Kakeru não tinha concorrentes à altura no ensino médio

 

Por fim, o Kakeru. O melhor atleta de todos. Era um corredor prodígio no ensino médio, mas assim como era solitário nas pistas, sempre na frente, se tornou socialmente solitário também, e seu afastamento do grupo levou a um evento que o tirou das pistas e alimentou o rancor de Sakaki, que era do mesmo colégio e foi para outra universidade, frequentemente cruzando o caminho dos personagens do clube de Kansei e sendo grosseiro e maldoso com eles.

Kakeru precisou não só recuperar a confiança e o prazer de correr, como precisou superar sua tendência a se isolar dos demais. Todos estavam olhando para suas costas, afinal, ele era motivo de inspiração, todos iriam aonde ele fosse. Mais do que o Haiji, se o Kakeru dissesse que eles poderiam, então todo mundo acreditaria. Mas Kakeru precisava ter essa mentalidade de grupo primeiro.

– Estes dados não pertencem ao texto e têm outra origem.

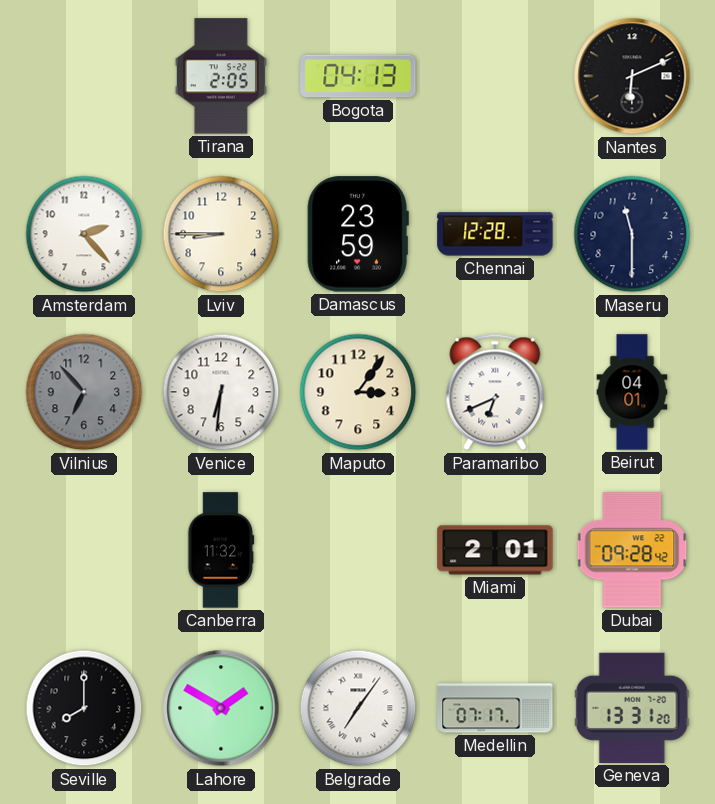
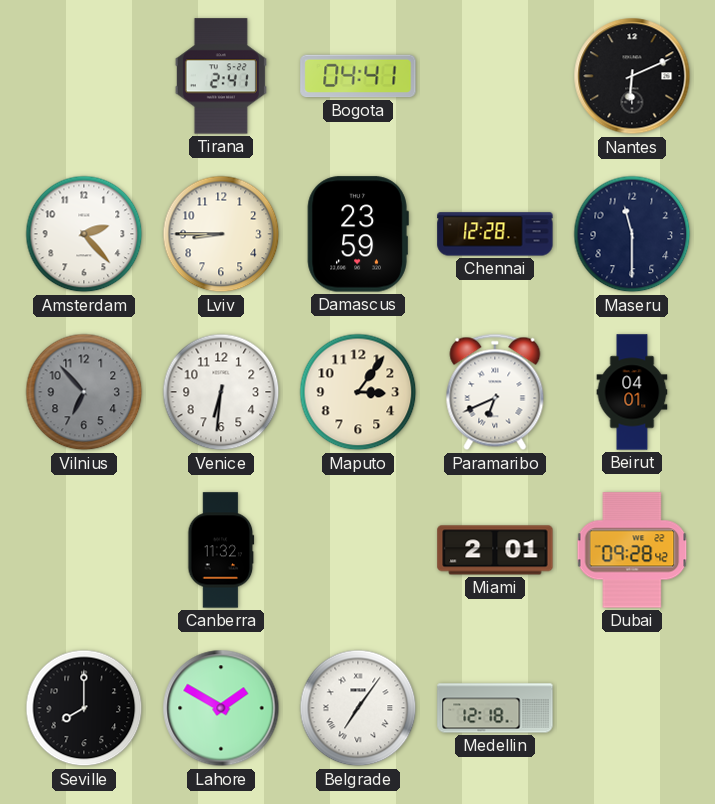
Tirana: 2:05 -> 2:41
Bogota: 04:13 -> 04:41
Medellin: 07:17 -> 12:18
Geneva: 13:31 -> none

Em termos técnicos, apesar da longa duração e das constantes cenas de ação (corrida, afinal), Kaze Fui nunca decepciona. E mais do que bem animado, o anime conta sua história com sucesso fazendo uso ora sutil, ora grandiloquente da narrativa visual.

 

 

O enredo segue o mesmo padrão, com destaque para as deixas de final de episódio que frequentemente alimentam a expectativa pelo próximo. As coisas nem sempre são o que parecem ser, e em várias situações uma sequência de fatos contribui para a construção de um clímax, sempre satisfatório.

Kaze ga Tsuyoku Fuiteiru é um anime esportivo, mas não é um anime sobre esporte. Sobre corrida, sobre maratona, nada disso. É um anime sobre o aqui e o agora, um anime sobre a vida.

A pista está lá, independente de você correr ou não. Da mesma forma, a vida está passando, independente de como você a está vivendo. Descobrir o significado de correr se transforma em descobrir mais sobre si mesmo.